- Born: Bessie Cursons 8 June 1995 (age 30)
- Origin: Portsmouth, Hampshire, England
- Genres: Musical theatre
- Occupations: Singer, actress, performer
- Instrument: Vocals
- Years active: 2007–present
- Labels: Syco, Sony
- Website: Twitter

= Bessie Cursons =

Bessie Cursons (born 8 June 1995) is an English singer, actress and dancer from Portsmouth, Hampshire. She reached the final of the first series of the ITV talent show Britain's Got Talent in 2007. Cursons starred in the children's comedy-drama, My Phone Genie.

==Early life==

Cursons was born on 8 June 1995 in Portsmouth, Hampshire. She began singing and dancing at the age of 4 at local dance and music clubs. Her main ambition was to go on stage and become famous.

==Career==

===2007: Britain's Got Talent===
Cursons and her family were on holiday in Goa in India when the Britain's Got Talent auditions were being held, in May 2007, but, along with her father, she made the trip back to the UK to take part in them. In her audition, which was the last of the show and was televised on 13 June 2007, she performed "Wouldn't It Be Loverly" from the musical My Fair Lady and received a standing ovation from the audience, with Simon Cowell saying her audition was the most professional in the whole competition. She received three "yes" votes from the judges and was placed in the next round. She was chosen as one of the 24 semi-finalists for the semi-finals in June.

In the semi-final, on 15 June 2007, she performed "Supercalifragilisticexpialidocious" from the musical Mary Poppins and received a standing ovation and positive comments from the judges saying that she managed to improve on her audition. Cursons was automatically placed in the final after receiving the highest number of votes.

In the final, on 17 June 2007, she performed "Get Me to the Church on Time" from My Fair Lady. Judges Piers Morgan and Amanda Holden said Cursons 'deserves to be in the West End'. Simon Cowell, while he also liked it, said he preferred her semi-final performance. Cursons didn't win the final with opera singer Paul Potts winning it.

===2007–present: Post Talent===
Cursons filmed alongside Alan Carr, Martin Freeman, Marc Wootton and Jake Pratt in the film Nativity!, in which two schools compete to put on the best nativity show. Cursons played posh pupil Christy in the film, and leads a rendition of Ding Dong Merrily on High in which she is flanked by two choirs on stage. The film was released on 27 November 2009. The film made almost £800,000 in its first week, and went in at number six in the UK film chart. Cursons had three auditions for the film and was overjoyed to get the part. She said 'I was so excited. I really didn't know what to expect'. We filmed for about two or three months at this really old, posh-looking school in Coventry – it was a lot of fun.'

Cursons performed at the Guide Awards in November 2007 and was among the star performers. Cursons performed her audition routine from Britain's Got Talent, Wouldn't It Be Loverly from My Fair Lady, at the showbiz ceremony at the Kings Theatre in Southsea. Cursons also does the voice of Victoria the dog in the popular children's cartoon series Gaspard and Lisa.

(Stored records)

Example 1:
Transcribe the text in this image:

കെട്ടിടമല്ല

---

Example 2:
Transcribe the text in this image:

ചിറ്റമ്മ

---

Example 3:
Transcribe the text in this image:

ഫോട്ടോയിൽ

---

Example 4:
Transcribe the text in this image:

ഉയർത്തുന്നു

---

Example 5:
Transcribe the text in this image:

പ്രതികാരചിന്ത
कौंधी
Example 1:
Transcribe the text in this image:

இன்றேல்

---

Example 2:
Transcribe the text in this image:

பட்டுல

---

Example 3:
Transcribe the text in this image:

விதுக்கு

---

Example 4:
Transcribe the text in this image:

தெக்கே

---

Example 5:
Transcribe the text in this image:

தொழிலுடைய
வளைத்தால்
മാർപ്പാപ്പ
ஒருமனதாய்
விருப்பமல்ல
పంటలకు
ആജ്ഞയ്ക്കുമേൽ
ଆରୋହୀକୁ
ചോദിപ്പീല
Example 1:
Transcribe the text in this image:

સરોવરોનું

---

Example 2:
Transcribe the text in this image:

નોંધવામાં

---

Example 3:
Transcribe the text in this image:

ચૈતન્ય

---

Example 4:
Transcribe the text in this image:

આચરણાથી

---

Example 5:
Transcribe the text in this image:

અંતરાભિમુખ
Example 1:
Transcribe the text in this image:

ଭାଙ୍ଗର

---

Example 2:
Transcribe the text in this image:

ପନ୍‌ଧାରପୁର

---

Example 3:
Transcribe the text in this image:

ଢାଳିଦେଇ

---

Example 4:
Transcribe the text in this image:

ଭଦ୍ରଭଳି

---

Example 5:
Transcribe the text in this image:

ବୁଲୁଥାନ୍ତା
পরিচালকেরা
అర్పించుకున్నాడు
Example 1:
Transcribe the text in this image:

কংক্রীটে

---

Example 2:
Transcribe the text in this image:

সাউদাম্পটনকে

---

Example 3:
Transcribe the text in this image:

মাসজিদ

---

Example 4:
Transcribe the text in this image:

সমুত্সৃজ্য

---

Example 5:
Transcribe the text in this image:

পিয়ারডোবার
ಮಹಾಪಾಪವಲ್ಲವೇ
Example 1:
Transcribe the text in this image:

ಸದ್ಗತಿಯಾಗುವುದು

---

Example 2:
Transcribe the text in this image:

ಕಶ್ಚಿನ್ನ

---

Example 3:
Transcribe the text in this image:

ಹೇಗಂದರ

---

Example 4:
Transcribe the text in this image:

Your tasks —
1 – Reproduce word for word the passage of the Bessie Cursons article from "Cursons performed at" up to and including "Gaspard and Lisa.".
2 – Pick up the Bessie Cursons article at the point where it ends and keep writing it.

Outputs in order —
1 –
Cursons performed at the Guide Awards in November 2007 and was among the star performers. Cursons performed her audition routine from Britain's Got Talent, Wouldn't It Be Loverly from My Fair Lady, at the showbiz ceremony at the Kings Theatre in Southsea. Cursons also does the voice of Victoria the dog in the popular children's cartoon series Gaspard and Lisa.

2 –
Portsmouth Today on 25 February 2009 reported that Cursons had landed a role in the West End production of Oliver!, alongside Rowan Atkinson at the Theatre Royal, Drury Lane. Cursons appeared in the show from the beginning of March until August.

Cursons starred as Jasmine Hart in the CITV comedy-drama series, My Phone Genie, which was filmed in 2011 and aired in 2012.

==Personal life==
She attended Sylvia Young Theatre School. After Cursons' appearance on Britain's Got Talent, her mother swapped her job as a secretarial manager at St Mary's Hospital in Portsmouth for a similar role at St Thomas's Hospital in London so her daughter would not be alone on the commute to the capital to attend theatre school.

She is currently a teacher at Youngstar Television & Film Acting School in Hampshire. Bessie now has her own theatre and dance academy, sharing her knowledge to ensure local children have experience in dance, theatre, and acting. Her pupils have performed in the West End and have also appeared on various TV shows and films

In July 2021, she married her partner, Ashley Carter, and in December 2022, they welcomed a daughter.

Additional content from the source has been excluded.